Exercise directions
Word for word, set down the lines from the one that contains "Step: Enable Matcap" through the final line of the data; no pictures belong in the copy.

Records for the task
- - -

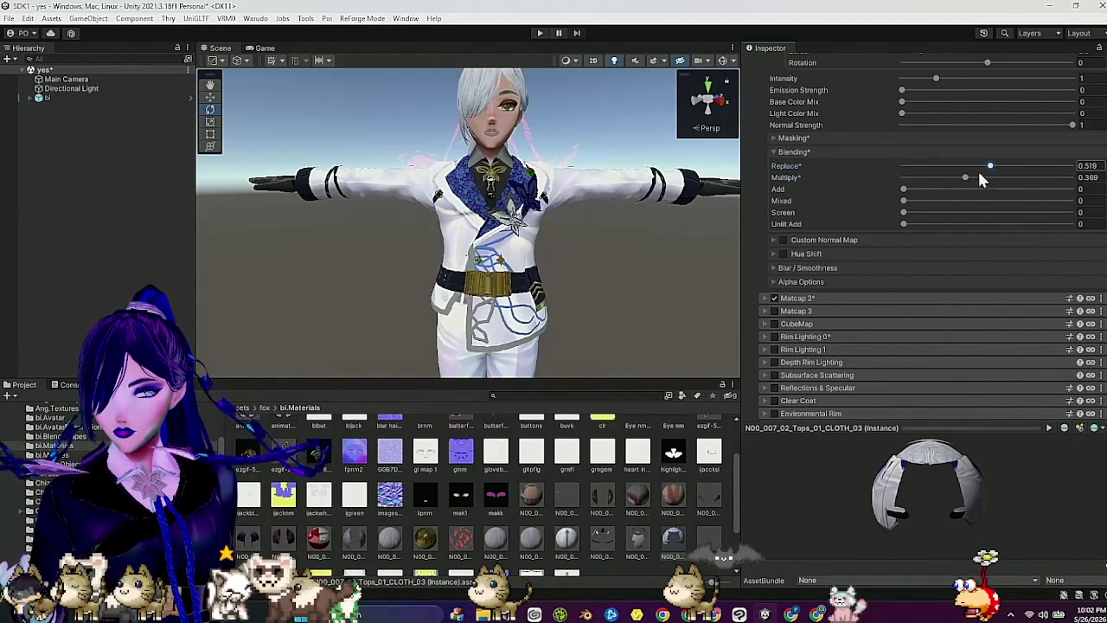
scroll(467, 493, "up", 1)
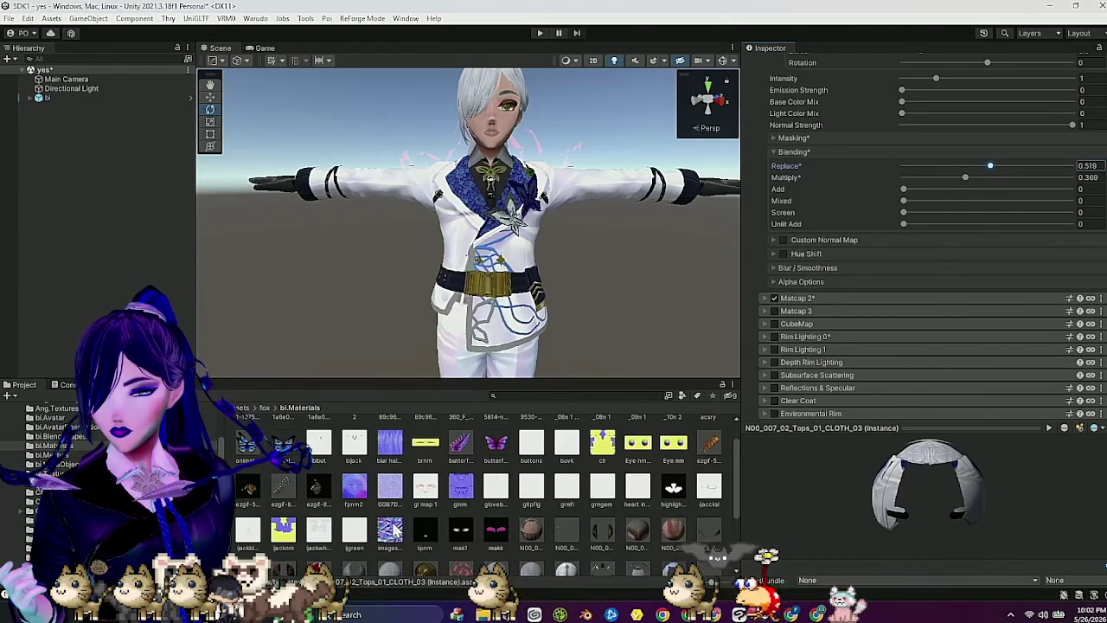
Step: Enable Matcap 1's custom normal map with a normal texture, tiled 4 by 5 at intensity 1.91
left_click(782, 239)
left_click(773, 252)
left_click_drag(726, 343, 789, 258)
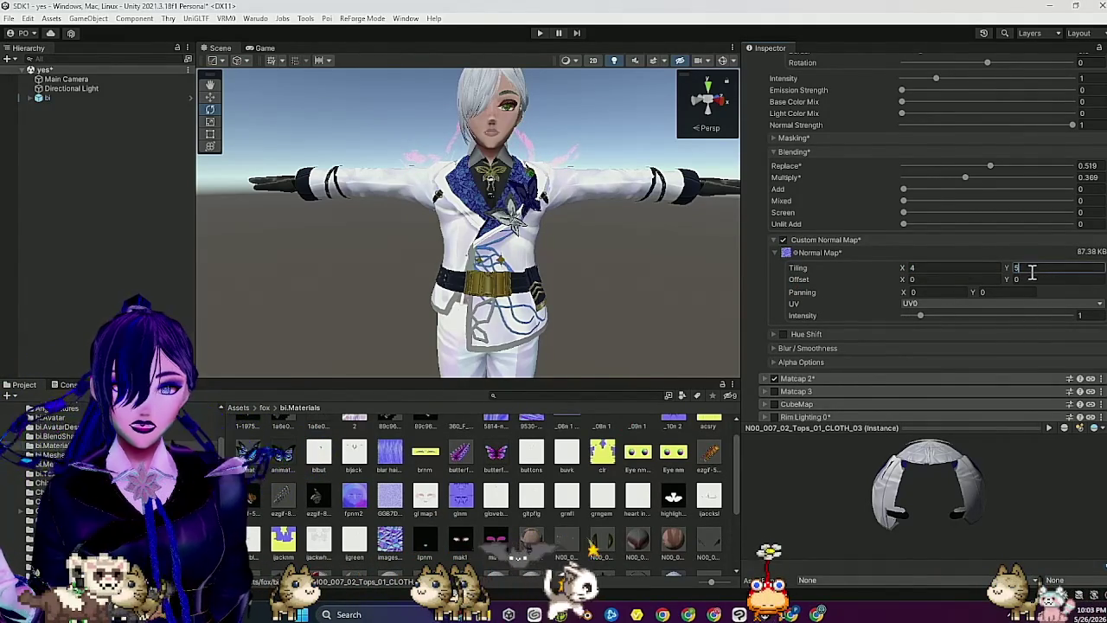
type("5")
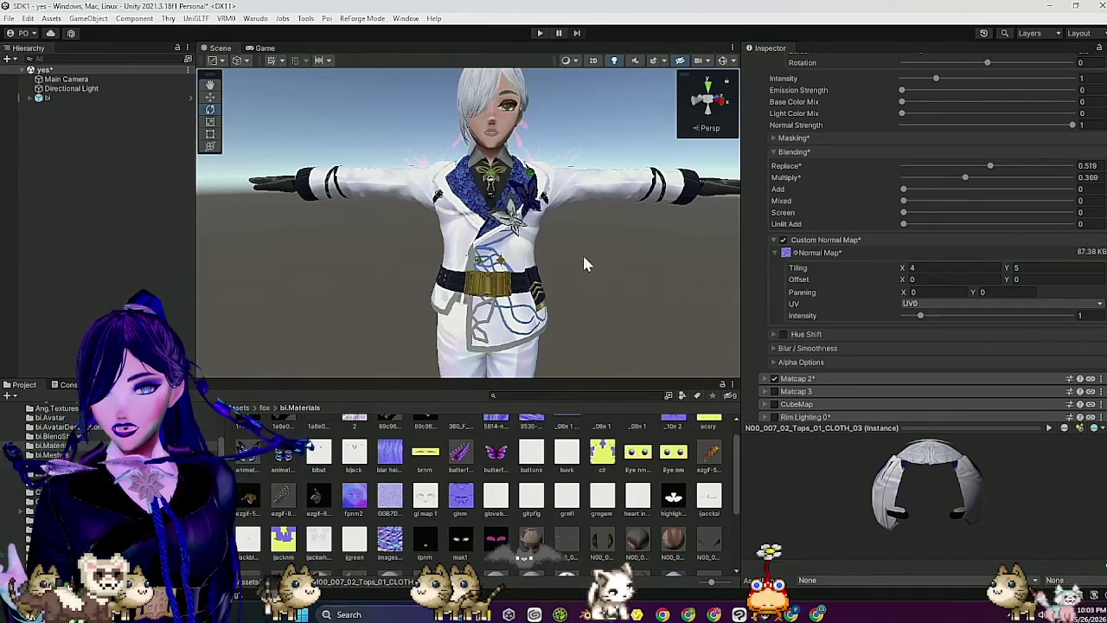
scroll(582, 253, "up", 5)
scroll(571, 263, "up", 3)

- - -

Response to this task
Step: Enable Matcap 1's custom normal map with a normal texture, tiled 4 by 5 at intensity 1.91
left_click(782, 239)
left_click(773, 252)
left_click_drag(726, 343, 789, 258)
type("5")
scroll(582, 253, "up", 5)
scroll(571, 263, "up", 3)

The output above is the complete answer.